Your task >> Pull every line of source text out of the data below, copying it character for character and leaving out the pictures.

━━ Supplied records ━━

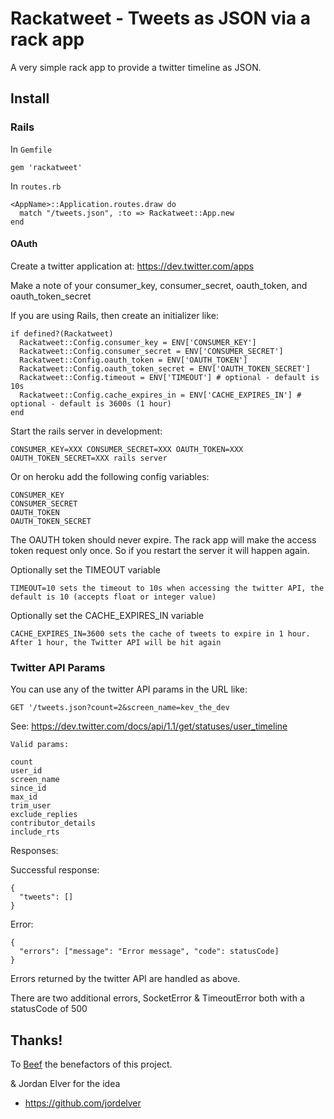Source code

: # Rackatweet - Tweets as JSON via a rack app

A very simple rack app to provide a twitter timeline as JSON.

## Install

### Rails

In `Gemfile`

    gem 'rackatweet'

In `routes.rb`

    <AppName>::Application.routes.draw do
      match "/tweets.json", :to => Rackatweet::App.new
    end


#### OAuth

Create a twitter application at: https://dev.twitter.com/apps

Make a note of your consumer_key, consumer_secret, oauth_token, and oauth_token_secret

If you are using Rails, then create an initializer like:

    if defined?(Rackatweet)
      Rackatweet::Config.consumer_key = ENV['CONSUMER_KEY']
      Rackatweet::Config.consumer_secret = ENV['CONSUMER_SECRET']
      Rackatweet::Config.oauth_token = ENV['OAUTH_TOKEN']
      Rackatweet::Config.oauth_token_secret = ENV['OAUTH_TOKEN_SECRET']
      Rackatweet::Config.timeout = ENV['TIMEOUT'] # optional - default is 10s
      Rackatweet::Config.cache_expires_in = ENV['CACHE_EXPIRES_IN'] # optional - default is 3600s (1 hour)
    end

Start the rails server in development:
    
    CONSUMER_KEY=XXX CONSUMER_SECRET=XXX OAUTH_TOKEN=XXX OAUTH_TOKEN_SECRET=XXX rails server

Or on heroku add the following config variables:

    CONSUMER_KEY
    CONSUMER_SECRET
    OAUTH_TOKEN
    OAUTH_TOKEN_SECRET
    
The OAUTH token should never expire. The rack app will make the access token request only once. So if you restart the server it will happen again.
    
Optionally set the TIMEOUT variable

    TIMEOUT=10 sets the timeout to 10s when accessing the twitter API, the default is 10 (accepts float or integer value)
    
Optionally set the CACHE_EXPIRES_IN variable

    CACHE_EXPIRES_IN=3600 sets the cache of tweets to expire in 1 hour. After 1 hour, the Twitter API will be hit again


### Twitter API Params


You can use any of the twitter API params in the URL like:

    GET '/tweets.json?count=2&screen_name=kev_the_dev

See: https://dev.twitter.com/docs/api/1.1/get/statuses/user_timeline
  
    Valid params:

    count
    user_id
    screen_name
    since_id
    max_id
    trim_user
    exclude_replies
    contributor_details
    include_rts
    
    
Responses:

Successful response:

    {
      "tweets": []
    }

Error:

    {
      "errors": ["message": "Error message", "code": statusCode]
    }

Errors returned by the twitter API are handled as above.

There are two additional errors, SocketError & TimeoutError both with a statusCode of 500


## Thanks!

To <a href="http://wearebeef.co.uk/">Beef</a> the benefactors of this project.

& Jordan Elver for the idea
* https://github.com/jordelver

━━━

Written solution >>
Source code

: # Rackatweet - Tweets as JSON via a rack app

A very simple rack app to provide a twitter timeline as JSON.

## Install

### Rails

In `Gemfile`

    gem 'rackatweet'

In `routes.rb`

    <AppName>::Application.routes.draw do
      match "/tweets.json", :to => Rackatweet::App.new
    end


#### OAuth

Create a twitter application at: https://dev.twitter.com/apps

Make a note of your consumer_key, consumer_secret, oauth_token, and oauth_token_secret

If you are using Rails, then create an initializer like:

    if defined?(Rackatweet)
      Rackatweet::Config.consumer_key = ENV['CONSUMER_KEY']
      Rackatweet::Config.consumer_secret = ENV['CONSUMER_SECRET']
      Rackatweet::Config.oauth_token = ENV['OAUTH_TOKEN']
      Rackatweet::Config.oauth_token_secret = ENV['OAUTH_TOKEN_SECRET']
      Rackatweet::Config.timeout = ENV['TIMEOUT'] # optional - default is 10s
      Rackatweet::Config.cache_expires_in = ENV['CACHE_EXPIRES_IN'] # optional - default is 3600s (1 hour)
    end

Start the rails server in development:
    
    CONSUMER_KEY=XXX CONSUMER_SECRET=XXX OAUTH_TOKEN=XXX OAUTH_TOKEN_SECRET=XXX rails server

Or on heroku add the following config variables:

    CONSUMER_KEY
    CONSUMER_SECRET
    OAUTH_TOKEN
    OAUTH_TOKEN_SECRET
    
The OAUTH token should never expire. The rack app will make the access token request only once. So if you restart the server it will happen again.
    
Optionally set the TIMEOUT variable

    TIMEOUT=10 sets the timeout to 10s when accessing the twitter API, the default is 10 (accepts float or integer value)
    
Optionally set the CACHE_EXPIRES_IN variable

    CACHE_EXPIRES_IN=3600 sets the cache of tweets to expire in 1 hour. After 1 hour, the Twitter API will be hit again


### Twitter API Params


You can use any of the twitter API params in the URL like:

    GET '/tweets.json?count=2&screen_name=kev_the_dev

See: https://dev.twitter.com/docs/api/1.1/get/statuses/user_timeline
  
    Valid params:

    count
    user_id
    screen_name
    since_id
    max_id
    trim_user
    exclude_replies
    contributor_details
    include_rts
    
    
Responses:

Successful response:

    {
      "tweets": []
    }

Error:

    {
      "errors": ["message": "Error message", "code": statusCode]
    }

Errors returned by the twitter API are handled as above.

There are two additional errors, SocketError & TimeoutError both with a statusCode of 500


## Thanks!

To <a href="http://wearebeef.co.uk/">Beef</a> the benefactors of this project.

& Jordan Elver for the idea
* https://github.com/jordelver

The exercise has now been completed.